(INFORMATION PROVIDED)

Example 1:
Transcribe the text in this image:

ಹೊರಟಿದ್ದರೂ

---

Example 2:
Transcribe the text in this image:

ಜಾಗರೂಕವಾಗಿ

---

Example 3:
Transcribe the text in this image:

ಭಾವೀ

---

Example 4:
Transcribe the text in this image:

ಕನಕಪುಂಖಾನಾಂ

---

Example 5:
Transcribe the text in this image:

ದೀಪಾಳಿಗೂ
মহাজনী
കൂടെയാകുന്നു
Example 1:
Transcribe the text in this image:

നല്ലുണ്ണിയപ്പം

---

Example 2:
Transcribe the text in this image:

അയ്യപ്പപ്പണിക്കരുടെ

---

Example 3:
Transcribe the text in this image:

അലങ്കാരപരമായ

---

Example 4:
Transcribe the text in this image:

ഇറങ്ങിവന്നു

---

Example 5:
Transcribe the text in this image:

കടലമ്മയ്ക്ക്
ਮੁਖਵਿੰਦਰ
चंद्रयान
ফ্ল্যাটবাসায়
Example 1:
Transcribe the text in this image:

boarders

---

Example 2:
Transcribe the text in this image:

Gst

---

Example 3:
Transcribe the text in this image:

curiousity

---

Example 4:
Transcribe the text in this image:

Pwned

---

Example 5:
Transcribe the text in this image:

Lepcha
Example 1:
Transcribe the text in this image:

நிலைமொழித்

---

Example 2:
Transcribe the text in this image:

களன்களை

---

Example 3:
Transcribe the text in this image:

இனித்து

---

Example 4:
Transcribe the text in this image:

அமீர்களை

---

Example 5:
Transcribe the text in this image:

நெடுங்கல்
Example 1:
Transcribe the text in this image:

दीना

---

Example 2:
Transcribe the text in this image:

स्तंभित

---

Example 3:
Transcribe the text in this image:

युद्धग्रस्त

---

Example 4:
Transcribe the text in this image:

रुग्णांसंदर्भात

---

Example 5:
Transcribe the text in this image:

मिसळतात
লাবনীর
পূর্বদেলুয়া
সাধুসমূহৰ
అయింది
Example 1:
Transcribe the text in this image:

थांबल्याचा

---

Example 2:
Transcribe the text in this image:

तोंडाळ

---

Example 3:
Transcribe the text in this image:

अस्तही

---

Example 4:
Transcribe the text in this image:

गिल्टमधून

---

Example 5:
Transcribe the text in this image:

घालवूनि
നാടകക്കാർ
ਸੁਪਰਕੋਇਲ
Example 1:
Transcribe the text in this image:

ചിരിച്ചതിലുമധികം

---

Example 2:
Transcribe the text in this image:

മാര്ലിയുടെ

(End INFORMATION PROVIDED)

## WHAT THIS TASK INVOLVES
With no line skipped, copy the entries exactly as written.

## EXERCISE RESPONSE
Example 1:
Transcribe the text in this image:

ಹೊರಟಿದ್ದರೂ

---

Example 2:
Transcribe the text in this image:

ಜಾಗರೂಕವಾಗಿ

---

Example 3:
Transcribe the text in this image:

ಭಾವೀ

---

Example 4:
Transcribe the text in this image:

ಕನಕಪುಂಖಾನಾಂ

---

Example 5:
Transcribe the text in this image:

ದೀಪಾಳಿಗೂ
মহাজনী
കൂടെയാകുന്നു
Example 1:
Transcribe the text in this image:

നല്ലുണ്ണിയപ്പം

---

Example 2:
Transcribe the text in this image:

അയ്യപ്പപ്പണിക്കരുടെ

---

Example 3:
Transcribe the text in this image:

അലങ്കാരപരമായ

---

Example 4:
Transcribe the text in this image:

ഇറങ്ങിവന്നു

---

Example 5:
Transcribe the text in this image:

കടലമ്മയ്ക്ക്
ਮੁਖਵਿੰਦਰ
चंद्रयान
ফ্ল্যাটবাসায়
Example 1:
Transcribe the text in this image:

boarders

---

Example 2:
Transcribe the text in this image:

Gst

---

Example 3:
Transcribe the text in this image:

curiousity

---

Example 4:
Transcribe the text in this image:

Pwned

---

Example 5:
Transcribe the text in this image:

Lepcha
Example 1:
Transcribe the text in this image:

நிலைமொழித்

---

Example 2:
Transcribe the text in this image:

களன்களை

---

Example 3:
Transcribe the text in this image:

இனித்து

---

Example 4:
Transcribe the text in this image:

அமீர்களை

---

Example 5:
Transcribe the text in this image:

நெடுங்கல்
Example 1:
Transcribe the text in this image:

दीना

---

Example 2:
Transcribe the text in this image:

स्तंभित

---

Example 3:
Transcribe the text in this image:

युद्धग्रस्त

---

Example 4:
Transcribe the text in this image:

रुग्णांसंदर्भात

---

Example 5:
Transcribe the text in this image:

मिसळतात
লাবনীর
পূর্বদেলুয়া
সাধুসমূহৰ
అయింది
Example 1:
Transcribe the text in this image:

थांबल्याचा

---

Example 2:
Transcribe the text in this image:

तोंडाळ

---

Example 3:
Transcribe the text in this image:

अस्तही

---

Example 4:
Transcribe the text in this image:

गिल्टमधून

---

Example 5:
Transcribe the text in this image:

घालवूनि
നാടകക്കാർ
ਸੁਪਰਕੋਇਲ
Example 1:
Transcribe the text in this image:

ചിരിച്ചതിലുമധികം

---

Example 2:
Transcribe the text in this image:

മാര്ലിയുടെ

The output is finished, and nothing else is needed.